§ Source document:
A responsibility in my previous job was to develop the marketing strategy for our Wal-Mart efforts. The most important thing I learned about the retailer was that there isn't a manager at Wal-Mart that wouldn't run over their own grandma to gain one more market-share point or to get rate that was lower then the competition. I don't say that as a knock, this is why the company is so successful.
The reason for Wal-Mart's change is simple they either think the government program will give them a competitive advantage against the competition, or they think it will wipe out an advantage that the competition has,otherwise they would not get involved. You see Wal-Mart does not believe in altruism, they believe in PROFIT:
Everyday Low Politics Wal-Mart buys protection by selling out its competitors.
Corporate America's cheerleading for more government involvement in health care now includes Wal-Mart, that liberal paragon of social irresponsibility. The discount giant's ex-critics probably ought to be more skeptical, given that this seems to be anticompetitive special pleading in progressive drag.
This week the nation's largest employer blessed an employer mandate, aka "pay or play." This would require businesses that do not offer "meaningful coverage" -- i.e., government-approved -- to pay some percentage of their payroll to a federal insurance plan. This mandate is one of the more controversial policies in the Democratic health package, and Wal-Mart's endorsement will help it along, or at least give liberals political cover against business criticism.
Another way of putting it is that Andy Stern finally got his man. Wal-Mart CEO Mike Duke was joined in his show of support by Mr. Stern, president of the Service Employees International Union and probably the most influential U.S. labor leader, as well as by John Podesta, President Clinton's former chief of staff now running the leftward Center for American Progress. Both organizations regularly assail Wal-Mart. The SEIU, having failed in its drive to organize Wal-Mart stores, went on to help fund a harassment group called Wal-Mart Watch. The Podesta outfit provides ammunition for critics about the retailer's supposedly skimpy benefits -- especially health coverage -- and other corporate-greed outrages.

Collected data
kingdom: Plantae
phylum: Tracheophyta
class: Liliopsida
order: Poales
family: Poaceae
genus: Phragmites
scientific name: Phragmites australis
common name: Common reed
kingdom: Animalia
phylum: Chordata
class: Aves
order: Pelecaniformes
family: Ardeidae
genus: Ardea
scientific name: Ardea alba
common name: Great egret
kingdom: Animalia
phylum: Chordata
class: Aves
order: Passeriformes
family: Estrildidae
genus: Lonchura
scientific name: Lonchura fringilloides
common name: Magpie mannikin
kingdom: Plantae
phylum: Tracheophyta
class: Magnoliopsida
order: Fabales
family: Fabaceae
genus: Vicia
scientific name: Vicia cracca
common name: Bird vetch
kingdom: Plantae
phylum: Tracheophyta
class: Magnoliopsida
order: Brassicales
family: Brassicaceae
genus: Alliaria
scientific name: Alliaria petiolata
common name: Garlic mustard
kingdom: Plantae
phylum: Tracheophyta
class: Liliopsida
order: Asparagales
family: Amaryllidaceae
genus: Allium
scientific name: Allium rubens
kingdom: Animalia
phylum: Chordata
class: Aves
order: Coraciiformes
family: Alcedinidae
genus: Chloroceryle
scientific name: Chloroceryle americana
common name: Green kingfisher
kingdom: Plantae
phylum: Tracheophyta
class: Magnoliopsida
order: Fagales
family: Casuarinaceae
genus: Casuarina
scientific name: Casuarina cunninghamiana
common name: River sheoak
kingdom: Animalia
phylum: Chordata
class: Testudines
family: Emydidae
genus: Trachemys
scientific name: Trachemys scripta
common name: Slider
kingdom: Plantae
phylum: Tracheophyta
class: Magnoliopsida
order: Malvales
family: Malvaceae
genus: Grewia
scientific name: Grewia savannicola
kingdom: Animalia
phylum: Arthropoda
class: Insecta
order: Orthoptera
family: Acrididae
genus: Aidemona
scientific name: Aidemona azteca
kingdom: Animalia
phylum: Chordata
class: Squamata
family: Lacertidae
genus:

§ Assigned task A: Rewrite the paragraph of the text on Wal-Mart and health care that begins "This week the nation's largest employer" as a short bulleted list that keeps its main facts.
§ Assigned task B: Write what comes next in the text on Wal-Mart and health care, starting after its last paragraph.

§ Exercise response A:
- This week Wal-Mart, the nation's largest employer, endorsed an employer mandate, also called "pay or play."
- Under the mandate, businesses that do not offer government-approved "meaningful coverage" would pay a percentage of their payroll to a federal insurance plan.
- The mandate is one of the more controversial policies in the Democratic health package.
- Wal-Mart's endorsement will help the mandate along, or at least give liberals political cover against business criticism.

§ Exercise response B:
Then the fog of politics set in. Wal-Mart hired Leslie Dach, another former Clinton operative, to give its public image an extreme makeover. It has since rolled out green programs (most of which save it money in any case), and in 2007 the company joined with organized labor to call for universal health care by 2012. Two years before, it plumped for a higher minimum wage.
The employer-mandate endorsement falls into the same self-interest department. A boost in the minimum wage helps Wal-Mart because most of its workers already earn well over the wage floor, and it hurts smaller, less-profitable competitors that can't afford to pay more. On health care, an employer mandate will also reduce the margins of their rivals. This is especially true for businesses of a slightly smaller size that cannot insure on the same scale or currently don't reach the 55% of the 1.4 million Wal-Mart employees who are insured through the company. (Another 40% or so are covered by spouses or the likes of Medicaid.)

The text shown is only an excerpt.